Naturalmente la situazione sopra descritta è molto più complessa e varia a seconda della provincia e della classe di concorso, ma è chiara la strategia di fondo di un simile provvedimento: affossare il merito, svalutare la professionalità del docente, favorire il radicamento di una già purtroppo diffusa concezione di tale lavoro non in senso qualitativo, bensì quantitativo, come accumulo di punteggio finalizzato al raggiungimento di una qualifica “facile”. Inoltre, esso costituisce un incentivo allo sfruttamento dei docenti da parte di quelle scuole paritarie (troppe) che illegalmente offrono un lavoro non retribuito.

Siamo ragazzi laureati con l’obiettivo di fare gli insegnanti, abilitandi tramite il tirocinio formativo attivo e abilitati tramite le ex Ssis; tra noi vi sono anche molti docenti esperti in servizio da anni.
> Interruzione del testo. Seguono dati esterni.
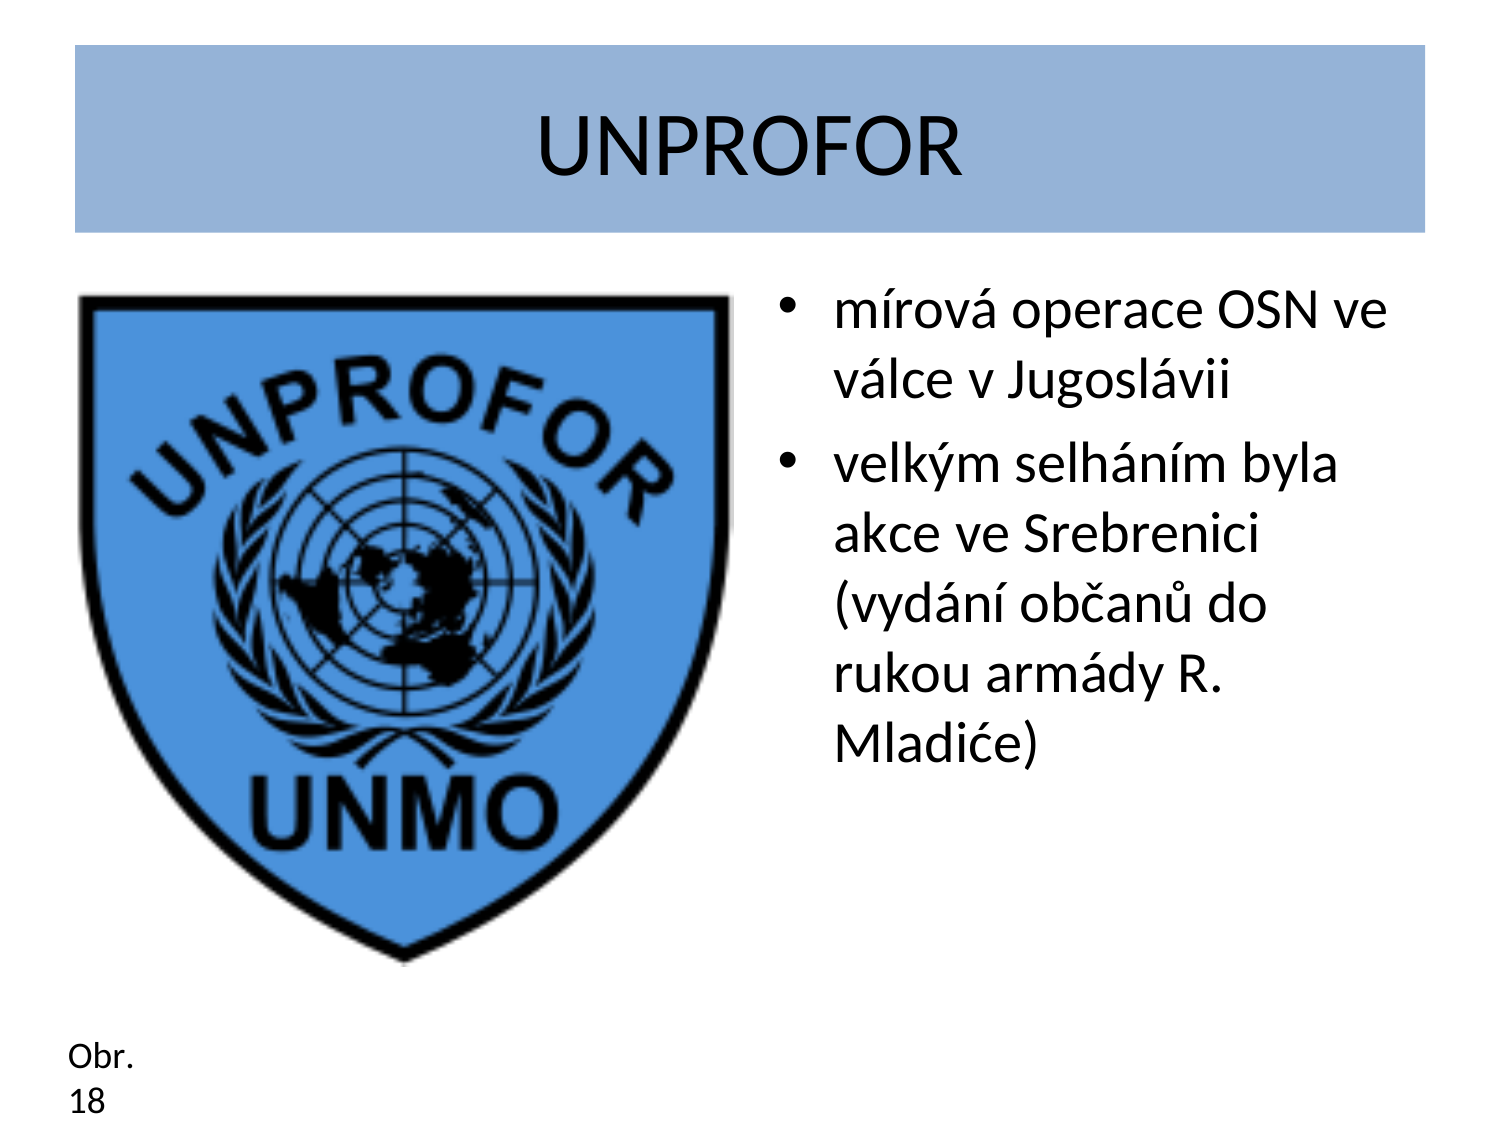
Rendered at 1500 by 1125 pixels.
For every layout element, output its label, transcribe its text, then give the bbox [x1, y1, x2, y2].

title UNPROFOR [75, 45, 1426, 233]
list mírová operace OSN ve válce v Jugoslávii velkým selháním byla akce ve Srebrenici (vydání občanů do rukou armády R. Mladiće) [762, 262, 1426, 1006]
text_box Obr. 18 [53, 1023, 195, 1125]
text_box [76, 290, 734, 967]
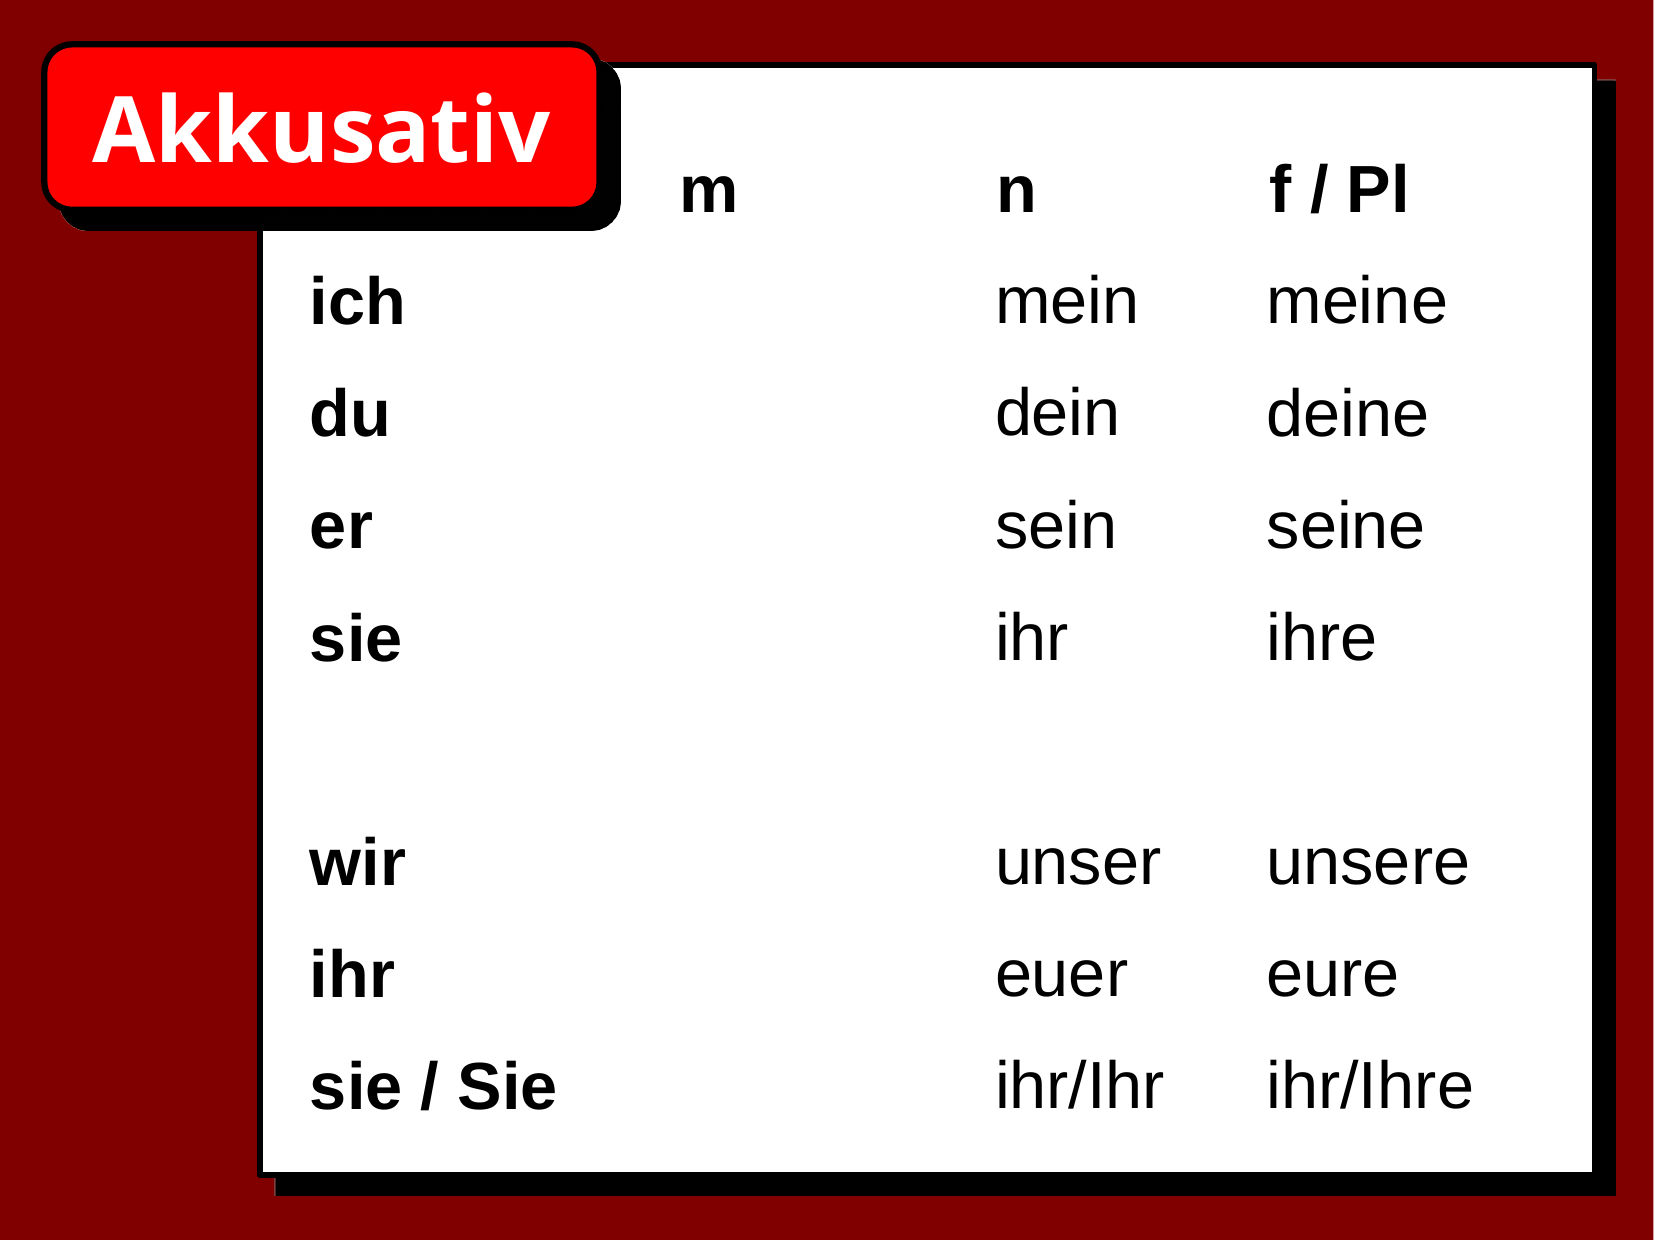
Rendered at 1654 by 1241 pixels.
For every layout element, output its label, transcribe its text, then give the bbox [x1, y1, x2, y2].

text_box meine deine seine ihre unsere eure ihr/Ihre [1251, 218, 1524, 1131]
text_box Akkusativ [44, 44, 600, 210]
text_box mein dein sein ihr unser euer ihr/Ihr [980, 218, 1251, 1131]
text_box [259, 64, 1595, 1176]
text_box m n f / Pl ich du er sie wir ihr sie / Sie [295, 107, 1548, 1158]
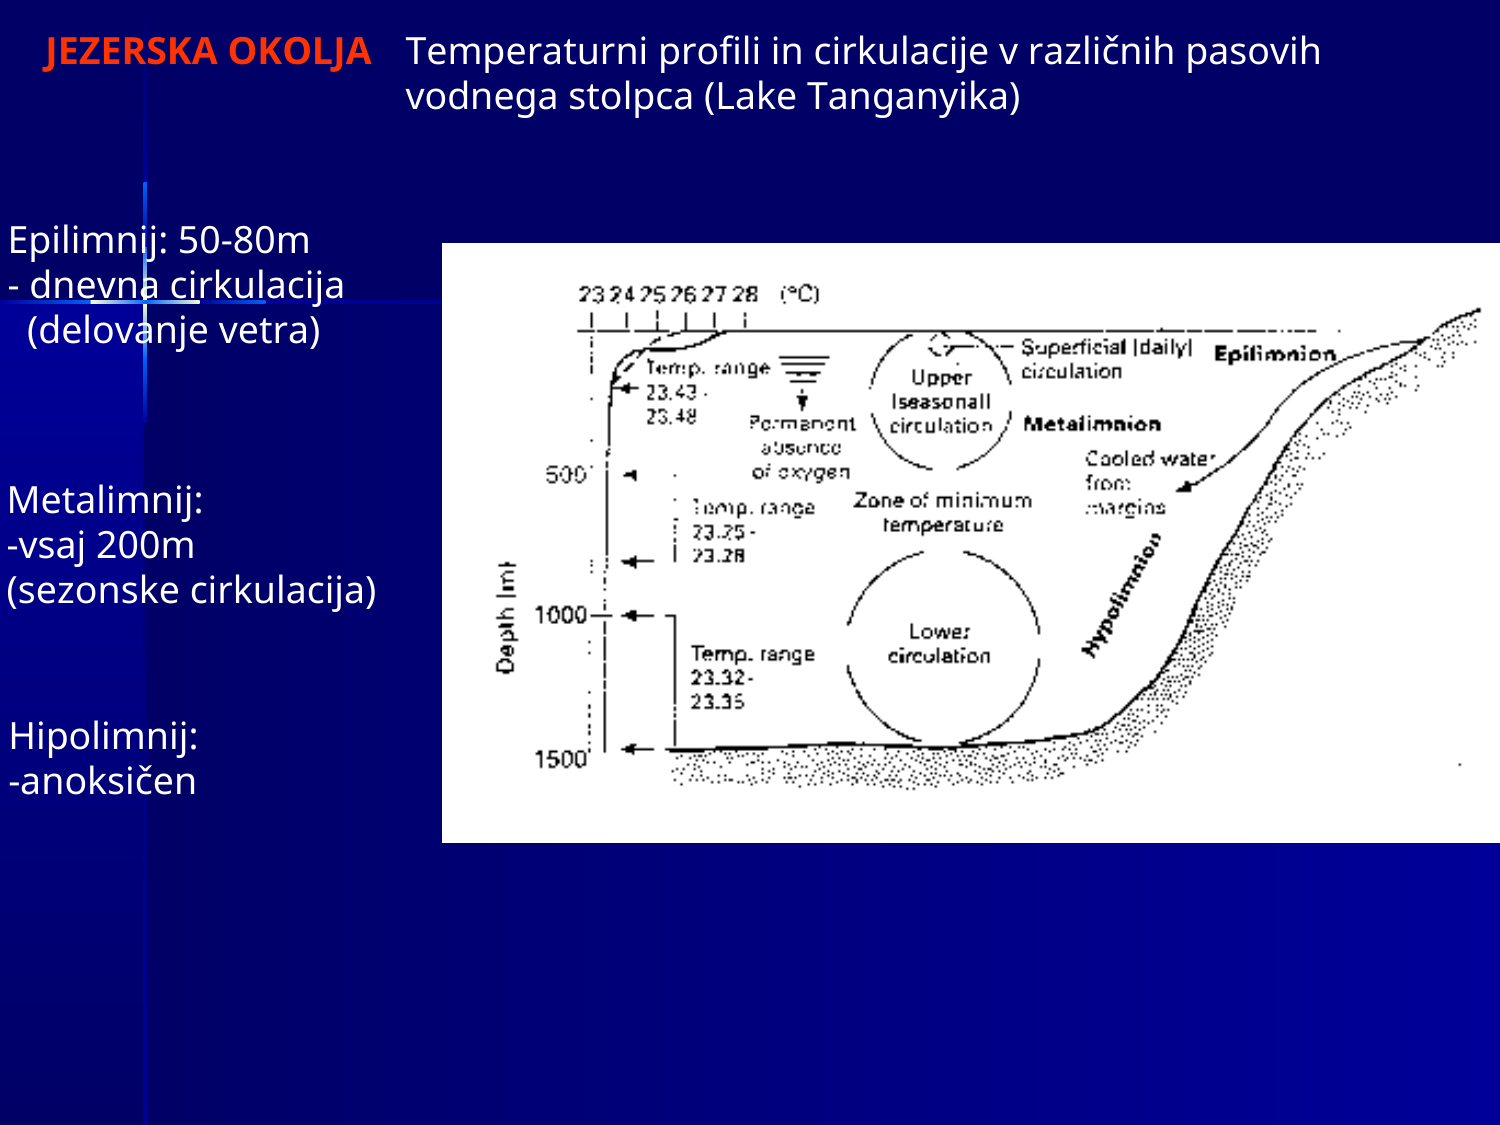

La politica non si è ancora resa conto che rappresentiamo una grossa fetta di opinione pubblica, fatta di docenti, studenti, famiglie, e di persone che contano sulla sola forza del proprio impegno per farsi strada.  Le nostre istanze sono portate avanti anche da importanti realtà come l’Associazione Docenti Italiani, che da tempo si batte per un reclutamento rigoroso e selettivo, contro la prassi tutta italiana delle deroghe e delle sanatorie (http://www.adiscuola.it/adiw_brevi/?p=9522).

Vogliamo venga fatta luce su quest’ ennesima prova di irresponsabilità da parte delle istituzioni, incapaci di conciliare il diritto al lavoro di tutti con i principi del merito ed della selezione, come invece avviene negli  altri Paesi europei.

Gruppo Facebook “No al Tfa speciale per i 360 giorni”  
Gruppo Facebook “Riconoscimento diritti- studenti Tfa ordinario”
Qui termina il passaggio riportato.